● **Goal of the exercise**
Collect every line of the data below that contains the string "determined", and copy each one in full.

— begin —

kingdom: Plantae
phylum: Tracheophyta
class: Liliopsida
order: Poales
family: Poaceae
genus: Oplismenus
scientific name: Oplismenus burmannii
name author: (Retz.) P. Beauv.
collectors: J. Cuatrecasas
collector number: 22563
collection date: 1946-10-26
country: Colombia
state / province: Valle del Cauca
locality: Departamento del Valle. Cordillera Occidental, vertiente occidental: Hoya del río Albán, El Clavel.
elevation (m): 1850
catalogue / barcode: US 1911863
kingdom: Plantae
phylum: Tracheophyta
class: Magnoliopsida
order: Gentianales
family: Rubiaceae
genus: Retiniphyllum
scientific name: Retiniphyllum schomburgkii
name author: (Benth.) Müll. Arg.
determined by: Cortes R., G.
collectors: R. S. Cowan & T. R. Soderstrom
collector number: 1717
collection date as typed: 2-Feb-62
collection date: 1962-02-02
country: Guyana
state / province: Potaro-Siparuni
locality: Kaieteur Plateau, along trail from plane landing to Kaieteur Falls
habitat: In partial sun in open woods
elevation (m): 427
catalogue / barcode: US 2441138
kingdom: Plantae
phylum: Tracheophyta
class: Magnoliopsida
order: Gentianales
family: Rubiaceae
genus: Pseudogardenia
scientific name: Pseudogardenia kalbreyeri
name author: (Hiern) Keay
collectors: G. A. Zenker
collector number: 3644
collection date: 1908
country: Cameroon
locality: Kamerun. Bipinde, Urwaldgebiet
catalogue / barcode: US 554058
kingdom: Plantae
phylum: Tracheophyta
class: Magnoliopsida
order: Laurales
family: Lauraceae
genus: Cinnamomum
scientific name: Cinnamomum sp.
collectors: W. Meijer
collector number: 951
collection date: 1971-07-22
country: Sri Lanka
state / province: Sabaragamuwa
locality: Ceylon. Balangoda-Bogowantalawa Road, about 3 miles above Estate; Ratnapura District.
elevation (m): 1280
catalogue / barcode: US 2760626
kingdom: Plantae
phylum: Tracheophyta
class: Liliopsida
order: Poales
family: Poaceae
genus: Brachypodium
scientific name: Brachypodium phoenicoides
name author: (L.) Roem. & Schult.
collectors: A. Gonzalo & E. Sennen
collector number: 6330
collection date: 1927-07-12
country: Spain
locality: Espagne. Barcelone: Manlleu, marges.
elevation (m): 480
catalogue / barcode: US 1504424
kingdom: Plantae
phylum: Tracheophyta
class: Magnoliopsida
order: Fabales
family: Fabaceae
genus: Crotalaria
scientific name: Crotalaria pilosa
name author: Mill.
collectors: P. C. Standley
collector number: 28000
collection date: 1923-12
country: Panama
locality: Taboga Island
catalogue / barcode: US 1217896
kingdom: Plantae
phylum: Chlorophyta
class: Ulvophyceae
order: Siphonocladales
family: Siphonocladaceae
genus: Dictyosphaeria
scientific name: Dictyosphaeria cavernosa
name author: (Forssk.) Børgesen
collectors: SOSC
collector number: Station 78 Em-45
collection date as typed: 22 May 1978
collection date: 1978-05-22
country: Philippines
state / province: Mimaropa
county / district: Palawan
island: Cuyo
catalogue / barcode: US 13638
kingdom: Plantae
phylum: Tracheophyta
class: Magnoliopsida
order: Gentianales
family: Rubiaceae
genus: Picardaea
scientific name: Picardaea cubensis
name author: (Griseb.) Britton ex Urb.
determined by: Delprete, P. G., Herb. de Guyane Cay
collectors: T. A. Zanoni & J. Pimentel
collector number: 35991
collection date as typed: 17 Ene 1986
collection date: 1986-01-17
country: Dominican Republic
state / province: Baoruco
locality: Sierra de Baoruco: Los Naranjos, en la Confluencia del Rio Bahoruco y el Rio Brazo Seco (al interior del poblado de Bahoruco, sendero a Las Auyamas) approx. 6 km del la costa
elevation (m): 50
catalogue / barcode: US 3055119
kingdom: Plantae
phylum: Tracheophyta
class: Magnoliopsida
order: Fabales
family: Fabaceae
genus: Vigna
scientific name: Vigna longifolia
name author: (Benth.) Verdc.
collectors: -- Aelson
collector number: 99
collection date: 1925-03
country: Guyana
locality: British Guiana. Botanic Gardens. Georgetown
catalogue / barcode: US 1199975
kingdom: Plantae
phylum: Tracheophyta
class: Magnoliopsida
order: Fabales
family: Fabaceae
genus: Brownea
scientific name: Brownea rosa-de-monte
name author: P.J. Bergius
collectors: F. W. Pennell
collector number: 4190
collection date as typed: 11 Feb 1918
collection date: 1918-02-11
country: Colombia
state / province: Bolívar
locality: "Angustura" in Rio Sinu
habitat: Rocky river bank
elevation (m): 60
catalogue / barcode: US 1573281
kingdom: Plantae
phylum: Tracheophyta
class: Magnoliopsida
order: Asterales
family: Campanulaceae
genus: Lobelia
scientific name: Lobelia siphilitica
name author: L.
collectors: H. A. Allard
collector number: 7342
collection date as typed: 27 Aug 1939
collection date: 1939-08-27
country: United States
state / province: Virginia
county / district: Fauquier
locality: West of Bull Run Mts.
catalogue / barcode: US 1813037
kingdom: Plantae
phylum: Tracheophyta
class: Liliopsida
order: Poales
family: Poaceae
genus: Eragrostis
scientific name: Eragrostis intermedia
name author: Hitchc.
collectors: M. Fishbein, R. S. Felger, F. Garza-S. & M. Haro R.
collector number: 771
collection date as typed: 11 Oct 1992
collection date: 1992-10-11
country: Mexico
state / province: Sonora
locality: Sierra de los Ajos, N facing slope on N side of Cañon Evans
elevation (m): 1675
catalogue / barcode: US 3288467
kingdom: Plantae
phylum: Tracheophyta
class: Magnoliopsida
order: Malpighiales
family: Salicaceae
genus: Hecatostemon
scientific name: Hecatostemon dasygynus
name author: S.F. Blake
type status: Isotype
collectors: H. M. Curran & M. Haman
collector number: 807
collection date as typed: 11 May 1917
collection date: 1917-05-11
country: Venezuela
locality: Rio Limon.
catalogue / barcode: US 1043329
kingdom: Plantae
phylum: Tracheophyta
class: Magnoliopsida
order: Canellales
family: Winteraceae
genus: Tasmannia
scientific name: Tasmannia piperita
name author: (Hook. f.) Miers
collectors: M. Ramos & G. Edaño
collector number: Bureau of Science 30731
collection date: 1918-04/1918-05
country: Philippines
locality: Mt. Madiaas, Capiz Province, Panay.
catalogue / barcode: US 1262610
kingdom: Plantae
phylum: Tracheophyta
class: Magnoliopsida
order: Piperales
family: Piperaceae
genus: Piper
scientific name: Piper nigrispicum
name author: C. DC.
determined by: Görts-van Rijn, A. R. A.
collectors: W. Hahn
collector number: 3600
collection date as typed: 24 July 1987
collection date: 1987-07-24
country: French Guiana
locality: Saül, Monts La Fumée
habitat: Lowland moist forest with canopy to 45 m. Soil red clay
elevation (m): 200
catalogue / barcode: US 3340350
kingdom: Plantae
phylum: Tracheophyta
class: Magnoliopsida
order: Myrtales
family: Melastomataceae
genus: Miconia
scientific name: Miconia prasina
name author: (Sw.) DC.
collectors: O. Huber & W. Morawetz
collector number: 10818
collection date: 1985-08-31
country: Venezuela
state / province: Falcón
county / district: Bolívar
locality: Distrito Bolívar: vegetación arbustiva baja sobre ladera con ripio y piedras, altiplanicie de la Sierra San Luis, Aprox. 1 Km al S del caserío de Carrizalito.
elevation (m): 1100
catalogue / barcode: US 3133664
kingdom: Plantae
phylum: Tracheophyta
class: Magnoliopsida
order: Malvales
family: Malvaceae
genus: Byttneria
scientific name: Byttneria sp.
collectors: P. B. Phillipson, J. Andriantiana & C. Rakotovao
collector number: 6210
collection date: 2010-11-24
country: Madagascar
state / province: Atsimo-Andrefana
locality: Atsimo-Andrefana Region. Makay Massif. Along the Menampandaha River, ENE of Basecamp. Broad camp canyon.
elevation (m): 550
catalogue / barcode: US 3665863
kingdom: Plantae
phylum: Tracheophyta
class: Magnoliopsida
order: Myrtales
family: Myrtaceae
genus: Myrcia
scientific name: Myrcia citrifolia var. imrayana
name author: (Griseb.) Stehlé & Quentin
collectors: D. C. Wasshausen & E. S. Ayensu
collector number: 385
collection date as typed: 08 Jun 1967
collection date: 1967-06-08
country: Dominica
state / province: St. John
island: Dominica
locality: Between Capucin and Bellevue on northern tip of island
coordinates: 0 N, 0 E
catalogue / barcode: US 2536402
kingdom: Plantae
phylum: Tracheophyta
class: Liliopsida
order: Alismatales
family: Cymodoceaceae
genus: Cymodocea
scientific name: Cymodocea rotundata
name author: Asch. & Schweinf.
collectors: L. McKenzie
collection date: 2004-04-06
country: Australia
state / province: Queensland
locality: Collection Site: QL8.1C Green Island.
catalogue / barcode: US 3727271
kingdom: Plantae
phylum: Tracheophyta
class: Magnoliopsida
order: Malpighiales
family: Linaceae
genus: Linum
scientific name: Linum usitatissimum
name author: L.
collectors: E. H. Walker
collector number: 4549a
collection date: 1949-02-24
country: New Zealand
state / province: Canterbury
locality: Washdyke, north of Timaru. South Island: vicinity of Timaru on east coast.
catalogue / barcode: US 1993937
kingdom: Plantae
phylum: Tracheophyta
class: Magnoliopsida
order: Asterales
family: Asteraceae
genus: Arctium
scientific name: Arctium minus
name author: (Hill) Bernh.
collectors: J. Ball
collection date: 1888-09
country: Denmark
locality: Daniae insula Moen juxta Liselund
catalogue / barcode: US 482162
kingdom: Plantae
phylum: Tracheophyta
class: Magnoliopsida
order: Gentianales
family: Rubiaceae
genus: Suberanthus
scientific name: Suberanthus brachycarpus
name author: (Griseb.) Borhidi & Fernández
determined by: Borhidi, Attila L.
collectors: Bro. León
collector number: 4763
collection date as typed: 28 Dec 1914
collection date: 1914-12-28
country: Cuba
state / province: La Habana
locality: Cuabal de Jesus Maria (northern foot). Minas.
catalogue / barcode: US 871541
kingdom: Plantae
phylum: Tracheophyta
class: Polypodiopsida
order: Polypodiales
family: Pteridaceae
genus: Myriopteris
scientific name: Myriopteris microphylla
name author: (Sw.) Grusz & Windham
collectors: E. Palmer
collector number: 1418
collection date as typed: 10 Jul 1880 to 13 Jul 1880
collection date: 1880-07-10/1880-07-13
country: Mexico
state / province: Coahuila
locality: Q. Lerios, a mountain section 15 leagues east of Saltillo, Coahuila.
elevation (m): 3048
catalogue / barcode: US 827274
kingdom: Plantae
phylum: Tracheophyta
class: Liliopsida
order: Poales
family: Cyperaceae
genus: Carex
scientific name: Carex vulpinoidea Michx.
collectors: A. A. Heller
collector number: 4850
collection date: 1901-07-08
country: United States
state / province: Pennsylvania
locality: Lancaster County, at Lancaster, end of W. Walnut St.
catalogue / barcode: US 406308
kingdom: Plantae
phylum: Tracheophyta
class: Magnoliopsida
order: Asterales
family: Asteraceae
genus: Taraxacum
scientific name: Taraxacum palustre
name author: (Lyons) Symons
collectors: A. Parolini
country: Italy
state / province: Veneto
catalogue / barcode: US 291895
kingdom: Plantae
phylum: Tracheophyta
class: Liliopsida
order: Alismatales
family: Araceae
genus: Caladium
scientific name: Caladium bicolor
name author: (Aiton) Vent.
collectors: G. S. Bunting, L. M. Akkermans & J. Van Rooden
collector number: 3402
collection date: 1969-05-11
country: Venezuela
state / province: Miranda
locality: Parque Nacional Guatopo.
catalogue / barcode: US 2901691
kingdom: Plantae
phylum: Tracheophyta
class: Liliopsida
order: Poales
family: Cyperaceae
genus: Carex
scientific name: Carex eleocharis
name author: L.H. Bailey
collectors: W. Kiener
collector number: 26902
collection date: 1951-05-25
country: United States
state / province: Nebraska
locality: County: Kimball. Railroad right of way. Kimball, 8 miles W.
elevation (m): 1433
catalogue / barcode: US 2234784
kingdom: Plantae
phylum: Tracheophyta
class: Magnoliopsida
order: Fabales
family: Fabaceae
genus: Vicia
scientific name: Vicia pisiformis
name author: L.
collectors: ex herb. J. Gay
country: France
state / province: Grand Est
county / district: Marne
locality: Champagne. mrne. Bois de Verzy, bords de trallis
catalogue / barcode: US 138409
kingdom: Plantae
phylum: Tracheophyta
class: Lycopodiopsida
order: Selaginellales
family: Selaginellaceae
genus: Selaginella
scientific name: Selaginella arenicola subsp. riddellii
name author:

— end —

● **Final result**
determined by: Cortes R., G.
determined by: Delprete, P. G., Herb. de Guyane Cay
determined by: Görts-van Rijn, A. R. A.
determined by: Borhidi, Attila L.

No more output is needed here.